I was reading an article on the BBC site tonight about whether piracy was a MEGA problem obviously alluding to the new and wildly successful Mega website. They seemed to focus on problems regarding piracy, such as:
Richard Atkinson, head of software company Adobe’s piracy unit, said that 55 million “illegal activations” of pirated versions of the photo-editing software had occurred in the last year.
…
Hollywood loses close to $20.5bn (£13bn) to movie piracy in a year, according to a report published by the US Institute for Policy Innovation.
But yet, a number of studies have debunked claims like this, saying:
Piracy may be the bane of the music industry but according to a new study, it may also be its engine. A report from the BI Norwegian School of Management has found that those who download music illegally are also 10 times more likely to pay for songs than those who don’t.
and
One of the most comprehensive studies into media sharing and consumption habits in the United States and Germany reveals that file-sharers buy 30% more music than their non-sharing counterparts. The result confirms that file-sharers are actually the music industry’s best customers. In addition, the research reveals that contrary to popular belief, offline “copying” is far more prevalent than online music piracy.
This is exactly the opposite of what the RIAA is promoting, where their claim is that file shares are causing them billions of dollars of lost income.
Besides which, this completely avoids the basic fact that users are flocking to Mego.co.nz simply because they do not want big brother snooping on them and having access to their personal files, not because they want to do illegal things. The basic premise that users are innocent until proven guilty does not seem to hold water with the anti-privacy groups who want the NSA to have access to all our data that goes into the cloud and gets stored on non-encrypted services. Luckily Mega.co.nz coes to the rescue with free file storage with encryption.

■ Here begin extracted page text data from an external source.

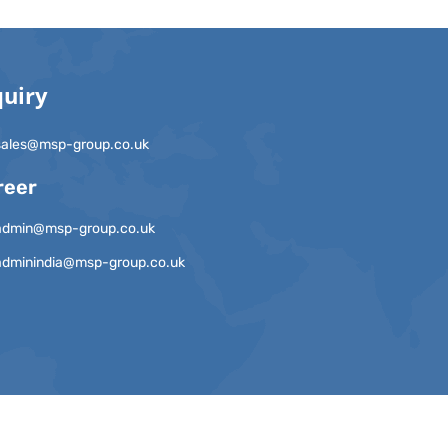
quiry
sales@msp-group.co.uk
reer
admin@msp-group.co.uk
adminindia@msp-group.co.uk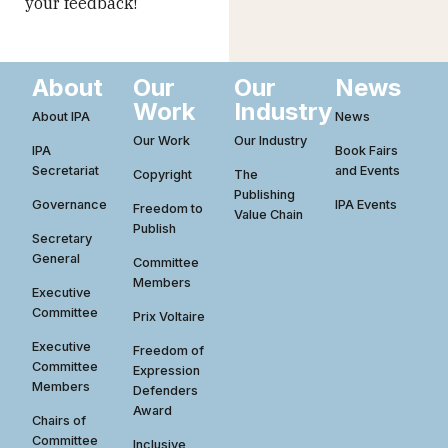
your feedback!
About
Our
Our
News
Work
Industry
About IPA
News
Our Work
Our Industry
IPA
Book Fairs
Secretariat
and Events
Copyright
The
Publishing
Governance
IPA Events
Freedom to
Value Chain
Publish
Secretary
General
Committee
Members
Executive
Committee
Prix Voltaire
Executive
Freedom of
Committee
Expression
Members
Defenders
Award
Chairs of
Committee
Inclusive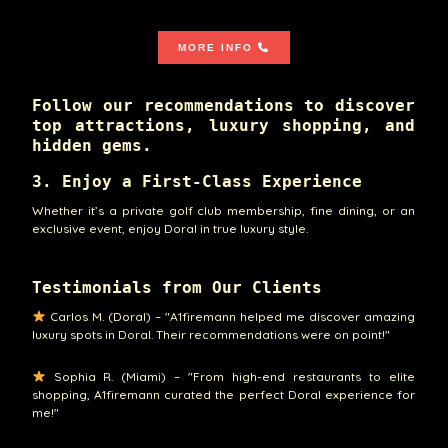
MORE INFO
Follow our recommendations to discover
top attractions, luxury shopping, and
hidden gems.
3. Enjoy a First-Class Experience
Whether it’s a private golf club membership, fine dining, or an
exclusive event, enjoy Doral in true luxury style.
Testimonials from Our Clients
Carlos M. (Doral) – "A1firemann helped me discover amazing
luxury spots in Doral. Their recommendations were on point!"
Sophia R. (Miami) – "From high-end restaurants to elite
shopping, A1firemann curated the perfect Doral experience for
me!"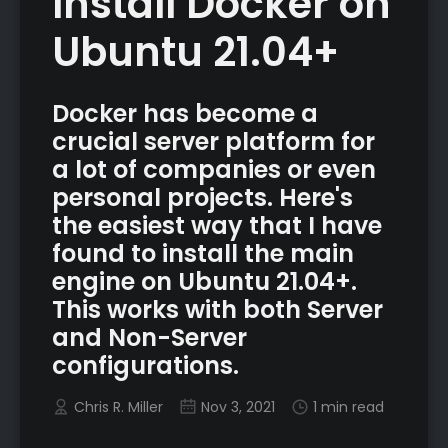
Install Docker on
Ubuntu 21.04+
Docker has become a
crucial server platform for
a lot of companies or even
personal projects. Here's
the easiest way that I have
found to install the main
engine on Ubuntu 21.04+.
This works with both Server
and Non-Server
configurations.
Chris R. Miller
Nov 3, 2021
1 min read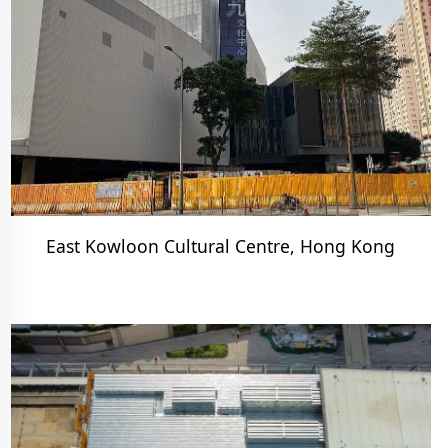
East Kowloon Cultural Centre, Hong Kong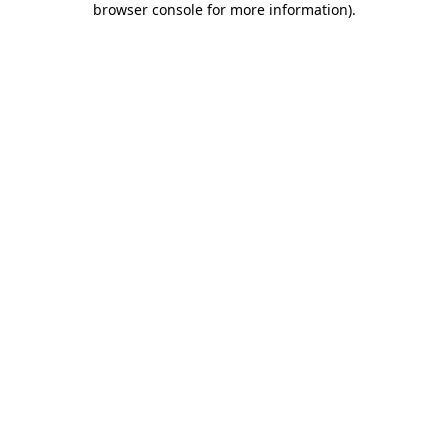
browser console for more information)
.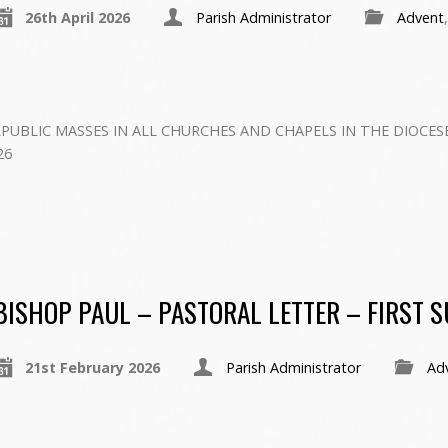
26th April 2026
Parish Administrator
Advent
PUBLIC MASSES IN ALL CHURCHES AND CHAPELS IN THE DIOCES
6 ‍
BISHOP PAUL – PASTORAL LETTER – FIRST 
21st February 2026
Parish Administrator
Ad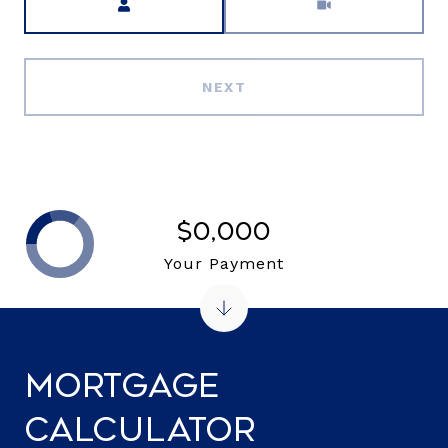
NEXT
$0,000
Your Payment
Mortgage
Calculator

In any case, is Mega.co.nz and Kim Dotcom to blame? Clearly not, as is shown by the fact that even though Mega.co.nz has over a million users, they have had only 150 copytight takedown notices compared with millions this month for google.
Having said that, the takedown process itself is just plain silly. During the past month copyright holders asked Google to remove 12,045,130 webpages from its search. It goes without saying that not all of these requests are legitimate.
It will be interesting to see what happens in the USA with the new 6 strikes law, and whether the world will wake up to the reality that the claims the RIAA makes are not always the gospel.